Four out of five Ulsterbus routes ‘are unprofitable’
Over four out of five Ulsterbus routes are unprofitable, an Assembly committee has been told.
MLAs were told a few key services across the province are paying for the remainder, but were assured there was no threat to any particular existing service — at least for now.
A senior official from the Department for Regional Development — which is responsible for public transport policy — put the ‘unprofitability’ figure at 85%.
A spokeswoman for Translink said the details of the unprofitable Ulsterbus routes would be commercially sensitive and would not be disclosed.
While the Government does not subsidise the routes, it does fund Translink to enable it to buy new buses.
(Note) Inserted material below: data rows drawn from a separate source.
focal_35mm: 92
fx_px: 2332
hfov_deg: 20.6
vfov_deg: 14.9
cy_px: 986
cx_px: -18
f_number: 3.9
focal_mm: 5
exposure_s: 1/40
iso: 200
The department approved funding of £118 million to Translink to purchase more than 850 new buses from 2005 through to June of this year, and all are now in service.
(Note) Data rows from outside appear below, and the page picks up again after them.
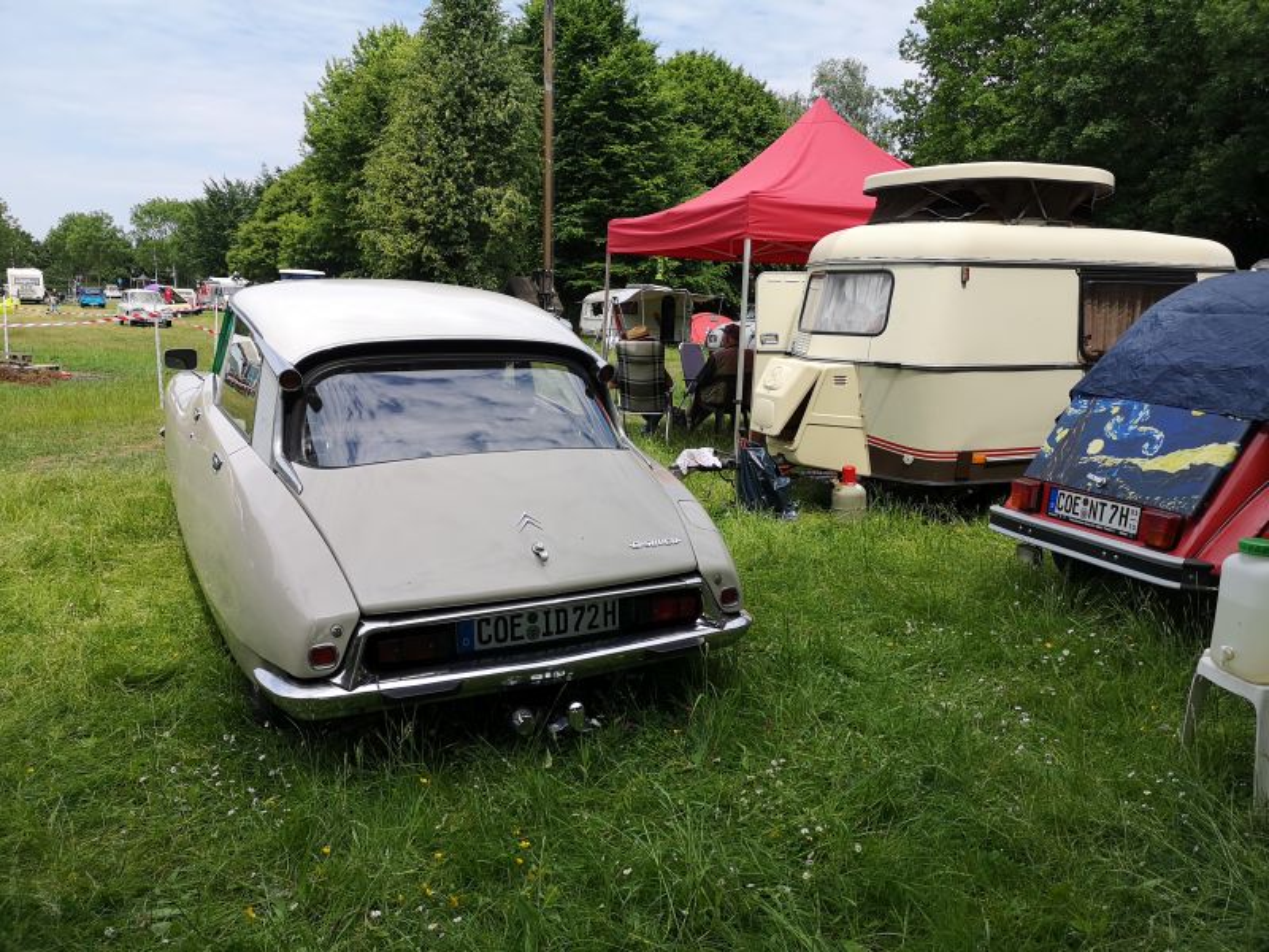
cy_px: 476
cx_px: 634
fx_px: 990
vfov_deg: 51.4
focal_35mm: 27
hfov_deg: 65.3
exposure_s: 1/1524
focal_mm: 5.58
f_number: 1.8
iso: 50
It is proposed a further 29 new buses will be ordered by the end of the financial year.
A DRD civil servant told the regional development committee that it was hoped the current system enabling cross-subsidy from more profitable routes to others could be safeguarded.
The committee was meeting to discuss new organisational proposals for public transport, including the bus system, following a recent review and new legislation.
Committee chairman, UUP MLA Fred Cobain, asked: “Did I read somewhere that 80% of Translink’s routes are unprofitable?”
DRD official Sean Johnston replied: “That relates to Ulsterbus. The fact that 85% of its routes are unprofitable means that it is depending on a few key routes to pay for the lot.”
Sinn Fein MLA Billy Leonard suggested a swathe of routes will be left unserved.
“It is possible that an awful lot of unprofitable routes will be struggling to serve under the new regime. Are we going down that route?” the East Londonderry Member asked.
Brian White, of the public transport division of DRD, responded: “It is quite the reverse. The proposed new regime is aimed as much at safeguarding the current position, which enables cross-subsidy from more profitable routes to less profitable ones.
“That is not to say that there will not have to be discussions in the future about whether, and to what extent, routes are supported, but that is entirely proper,” he added.